"""

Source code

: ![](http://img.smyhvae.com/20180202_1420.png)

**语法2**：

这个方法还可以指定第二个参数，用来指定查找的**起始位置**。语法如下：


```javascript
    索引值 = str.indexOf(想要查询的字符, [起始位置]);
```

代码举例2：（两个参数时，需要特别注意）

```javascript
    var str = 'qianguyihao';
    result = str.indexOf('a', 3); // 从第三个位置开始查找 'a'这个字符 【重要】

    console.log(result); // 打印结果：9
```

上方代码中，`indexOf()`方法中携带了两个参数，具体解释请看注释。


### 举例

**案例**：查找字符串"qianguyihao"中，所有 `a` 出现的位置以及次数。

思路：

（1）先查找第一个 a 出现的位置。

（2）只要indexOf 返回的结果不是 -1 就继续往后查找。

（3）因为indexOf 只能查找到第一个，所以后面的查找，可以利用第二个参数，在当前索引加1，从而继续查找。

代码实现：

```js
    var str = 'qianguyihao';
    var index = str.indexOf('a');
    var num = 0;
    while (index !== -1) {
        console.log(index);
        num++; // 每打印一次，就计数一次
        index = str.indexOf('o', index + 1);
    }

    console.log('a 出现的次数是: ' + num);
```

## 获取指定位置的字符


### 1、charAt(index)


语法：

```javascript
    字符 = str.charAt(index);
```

"""

Nothing in the entries above should differ when you return them in full.

#### [Answer section]
Source code

: ![](http://img.smyhvae.com/20180202_1420.png)

**语法2**：

这个方法还可以指定第二个参数，用来指定查找的**起始位置**。语法如下：


```javascript
    索引值 = str.indexOf(想要查询的字符, [起始位置]);
```

代码举例2：（两个参数时，需要特别注意）

```javascript
    var str = 'qianguyihao';
    result = str.indexOf('a', 3); // 从第三个位置开始查找 'a'这个字符 【重要】

    console.log(result); // 打印结果：9
```

上方代码中，`indexOf()`方法中携带了两个参数，具体解释请看注释。


### 举例

**案例**：查找字符串"qianguyihao"中，所有 `a` 出现的位置以及次数。

思路：

（1）先查找第一个 a 出现的位置。

（2）只要indexOf 返回的结果不是 -1 就继续往后查找。

（3）因为indexOf 只能查找到第一个，所以后面的查找，可以利用第二个参数，在当前索引加1，从而继续查找。

代码实现：

```js
    var str = 'qianguyihao';
    var index = str.indexOf('a');
    var num = 0;
    while (index !== -1) {
        console.log(index);
        num++; // 每打印一次，就计数一次
        index = str.indexOf('o', index + 1);
    }

    console.log('a 出现的次数是: ' + num);
```

## 获取指定位置的字符


### 1、charAt(index)


语法：

```javascript
    字符 = str.charAt(index);
```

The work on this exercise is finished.